An interaction module for determining a motion reflecting an event according to an object identification judgment from the real object identification module;

the real object identification module respectively identifies at least seventeen characteristic points on the hand and obtains the three-dimensional coordinates of each characteristic point to determine the position of at least one of the right hand and the left hand.

27. The system of claim 26, wherein the real object detection module includes at least one RGB camera to receive a plurality of image pixels of at least one of the right hand and the left hand; and at least one depth camera to receive the corresponding depth.

28. The system of claim 26, wherein the real object recognition module adjusts the horizontal and vertical coordinates of at least one of the right hand and the left hand, respectively, using a plurality of image pixels and their corresponding depths captured simultaneously.

29. The system of claim 26 wherein each hand has a wrist feature, each finger having a first joint, a second joint, and a fingertip; a first line formed by a wrist feature point and a first joint of the finger, and a second line formed by the first joint and a tip of the finger, wherein the finger is considered to be straightened when a finger angle between the two is greater than a predetermined angle.

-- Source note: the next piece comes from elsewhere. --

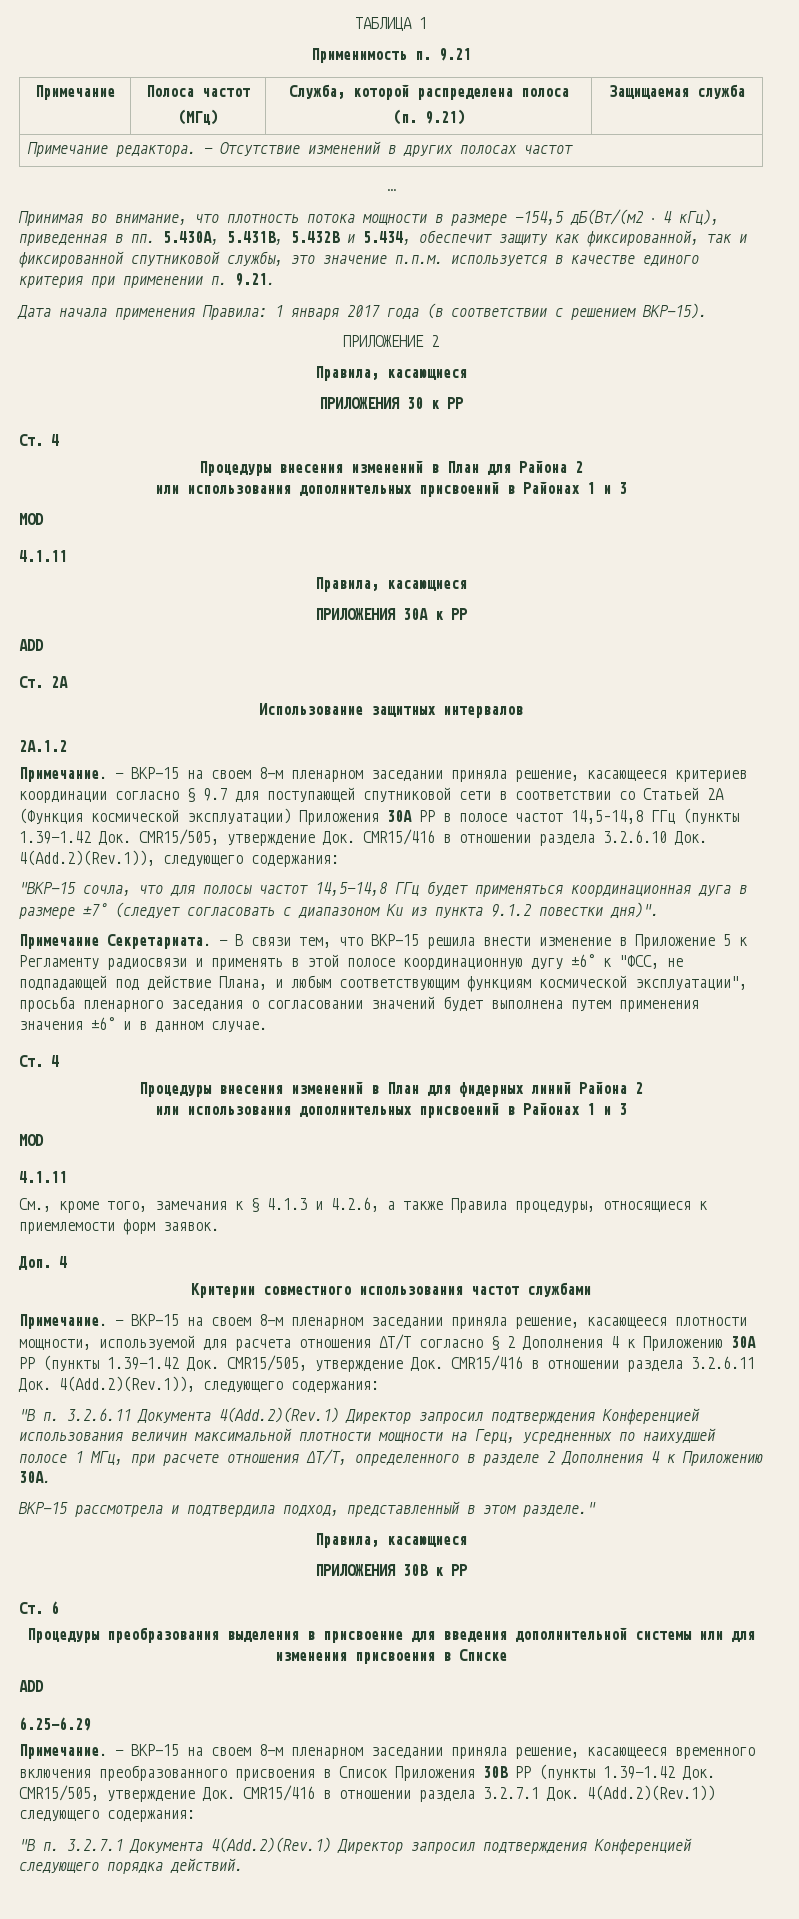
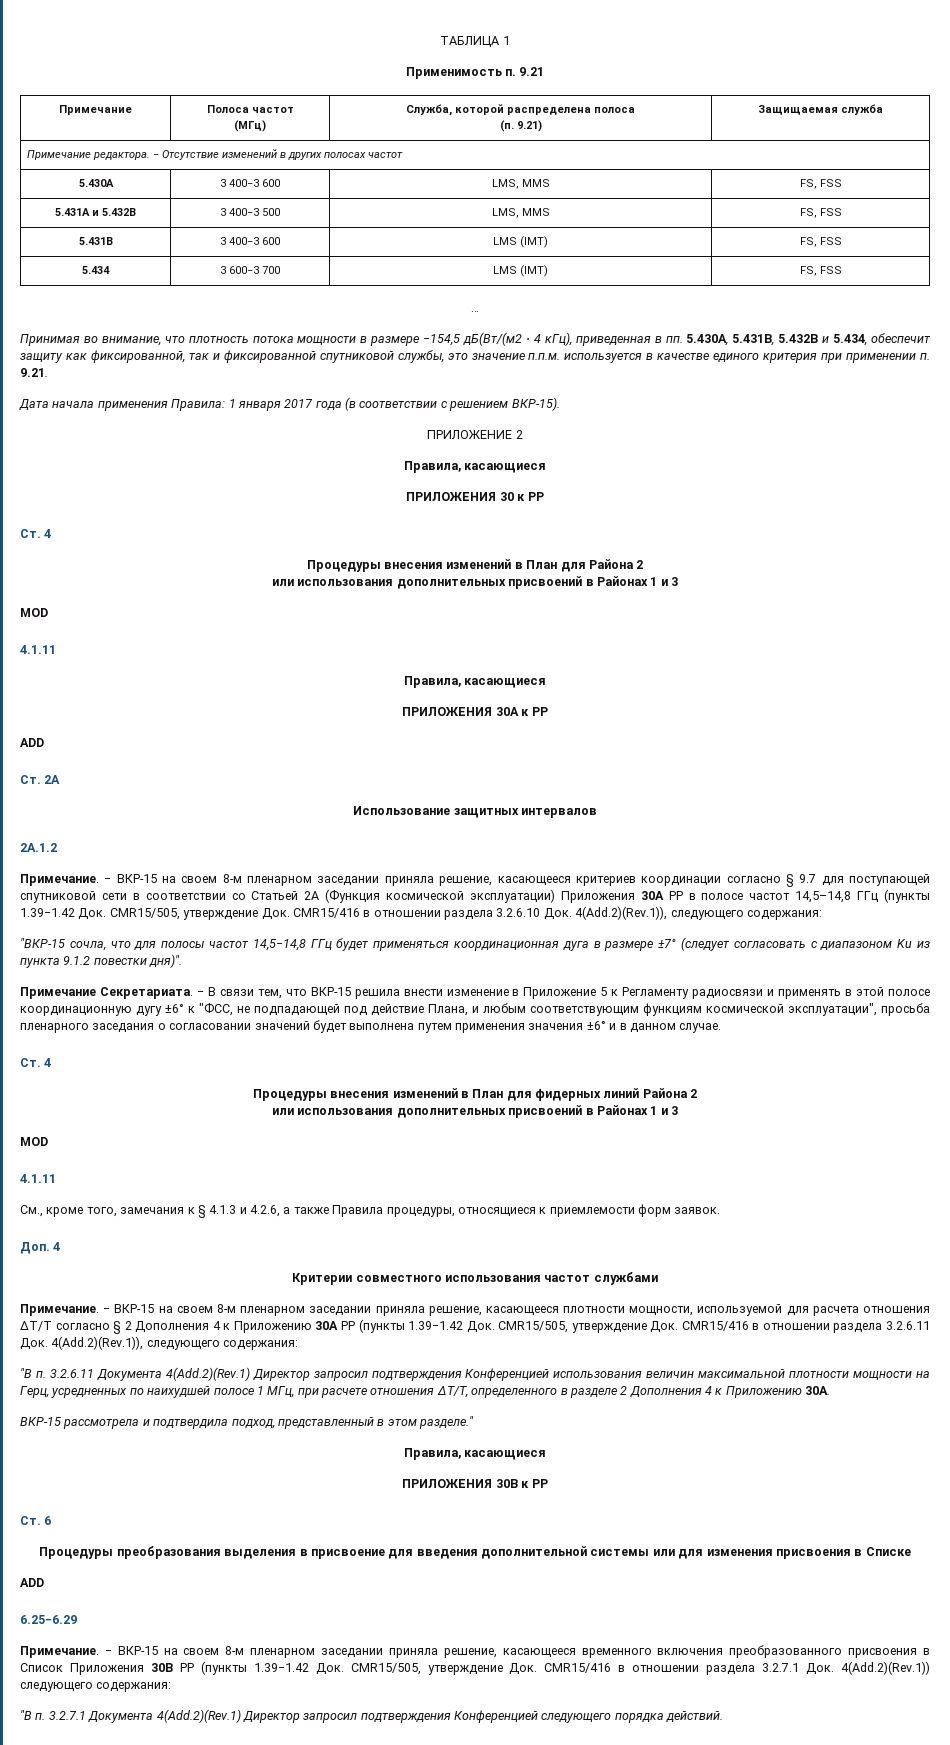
(573, 149) none -> [78,179,114,187] [220,179,280,187] [491,179,550,189] [799,179,842,189] [55,208,136,216] [220,208,280,216] [491,208,550,218] [799,208,842,218] [78,237,113,245] [220,237,280,245] [493,236,548,248] [799,237,842,247] [82,266,110,274] [220,266,280,274] [493,265,548,277] [799,266,842,276] // 5.430A | 3 400−3 600 | LMS, MMS | FS, FSS // 5.431A и 5.432B | 3 400−3 500 | LMS, MMS | FS, FSS // 5.431B | 3 400−3 600 | LMS (IMT) | FS, FSS // 5.434 | 3 600−3 700 | LMS (IMT) | FS, FSS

30. The system of claim 29 wherein for an index finger, a middle finger, a ring finger, and a tail finger, a first length from the wrist feature point to a second joint of the finger, and a second length from the wrist feature point to the finger tip, a finger is considered straightened when a difference in finger length therebetween is greater than a predetermined length; for a thumb, a third length from the tip of the thumb to a first joint of the tail finger and a fourth length from a second joint of the thumb to a first joint of the tail finger are considered to be straightened when a difference in finger length between the two is greater than a predetermined length.

31. The system of claim 30, wherein the finger is considered straightened when the finger angle is greater than about 120 degrees and the finger length difference is greater than about zero.

32. The system of claim 26, wherein the real object identification module determines the motion of at least one of the first active object and the second active object based on a change in shape and position of at least one of the first active object and the second active object over a predetermined period of time.

33. The system of claim 26, wherein the real object identification module determines the speed or acceleration of the motion based on a change in position of at least one of the first active object and the second active object over a predetermined period of time.